**TO DO**:
1. Rewrite the part of the fluorescent lamp text starting with "Because there is" and going on through "the lamps decreases.", putting "indoor temperature" in place of "room temperature".
2. Answer these questions from the fluorescent lamp text:
(a) What substance did the first fluorescent lamps use to fluoresce?
(b) What is the coating on the inner wall of the lamp made of?
(c) Around what temperature do fluorescent lamps work best?

**EXERCISE TEXT**:
++++
A Fluorescent lamp refers to a gas-discharge lamps. The invention of fluorescent lamps, which are also called fluorescent tubes, can be traced back to hundreds of years ago. Being invented by Thomas Edison in 1896, fluorescent lamps used calcium tungstate as the substance to fluoresce then. In 1939, they were firstly introduced to the market as commercial products with variety of types.

In a fluorescent lamp tube, there is a mix of mercury vapor, xenon, argon, and neon, or krypton. A fluorescent coating coats on the inner wall of the lamp. The fluorescent coating is made of blends of rare-earth phosphor and metallic salts. Normally, the electrodes of the lamp comprise coiled tungsten. The electrodes are also coated with strontium, calcium oxides and barium. An internal opaque reflector can be found in some fluorescent lamps. Normally, the shape of the light tubes is straight. Sometimes, the light tubes are made circle for special usages. Also, u-shaped tubes are seen to provide light for more compact areas.

Because there is mercury in fluorescent lamps, it is likely that the mercury contaminates the environment after the lamps are broken. Electromagnetic ballasts in fluorescent lamps are capable of producing buzzing mouse. Radio frequency interference is likely to be made by old fluorescent lamps. The operation of fluorescent lamps requires specific temperature, which is best around room temperature. If the lamps are placed in places with too low or high temperature, the efficacy of the lamps decreases.
++++
**DATA FOR REVIEW**:
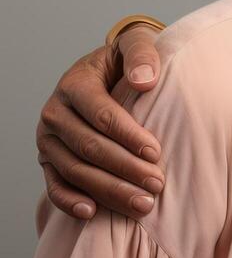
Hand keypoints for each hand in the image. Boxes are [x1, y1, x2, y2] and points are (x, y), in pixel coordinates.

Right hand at [36, 25, 165, 218]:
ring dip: (108, 190)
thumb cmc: (126, 61)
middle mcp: (55, 113)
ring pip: (75, 170)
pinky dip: (69, 201)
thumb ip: (141, 54)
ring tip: (143, 205)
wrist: (107, 71)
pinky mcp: (49, 161)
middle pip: (88, 146)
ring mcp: (49, 140)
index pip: (101, 114)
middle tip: (157, 184)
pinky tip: (92, 213)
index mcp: (75, 84)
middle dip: (124, 168)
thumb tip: (145, 80)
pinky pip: (54, 185)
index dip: (128, 135)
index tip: (156, 153)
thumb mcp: (135, 44)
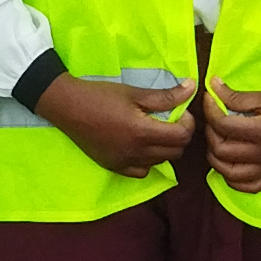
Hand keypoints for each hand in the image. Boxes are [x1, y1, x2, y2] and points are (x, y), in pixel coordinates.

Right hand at [35, 72, 194, 179]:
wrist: (67, 106)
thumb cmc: (101, 96)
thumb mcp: (135, 93)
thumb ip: (166, 96)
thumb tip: (192, 88)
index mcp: (142, 132)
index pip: (182, 136)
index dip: (188, 123)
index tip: (180, 111)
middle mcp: (136, 152)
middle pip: (175, 152)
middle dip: (179, 135)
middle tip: (170, 120)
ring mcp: (124, 163)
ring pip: (160, 162)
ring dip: (165, 148)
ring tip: (155, 131)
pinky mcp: (114, 167)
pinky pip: (142, 171)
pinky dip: (148, 161)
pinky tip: (140, 146)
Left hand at [200, 74, 260, 197]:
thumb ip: (238, 96)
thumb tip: (212, 86)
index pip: (223, 125)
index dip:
++++
**RESPONSES BY ITEM NUMBER**:
1.
Because there is mercury in fluorescent lamps, it is likely that the mercury contaminates the environment after the lamps are broken. Electromagnetic ballasts in fluorescent lamps are capable of producing buzzing mouse. Radio frequency interference is likely to be made by old fluorescent lamps. The operation of fluorescent lamps requires specific temperature, which is best around indoor temperature. If the lamps are placed in places with too low or high temperature, the efficacy of the lamps decreases.

2.
(a) Calcium tungstate.
(b) Blends of rare-earth phosphor and metallic salts.
(c) Around room temperature.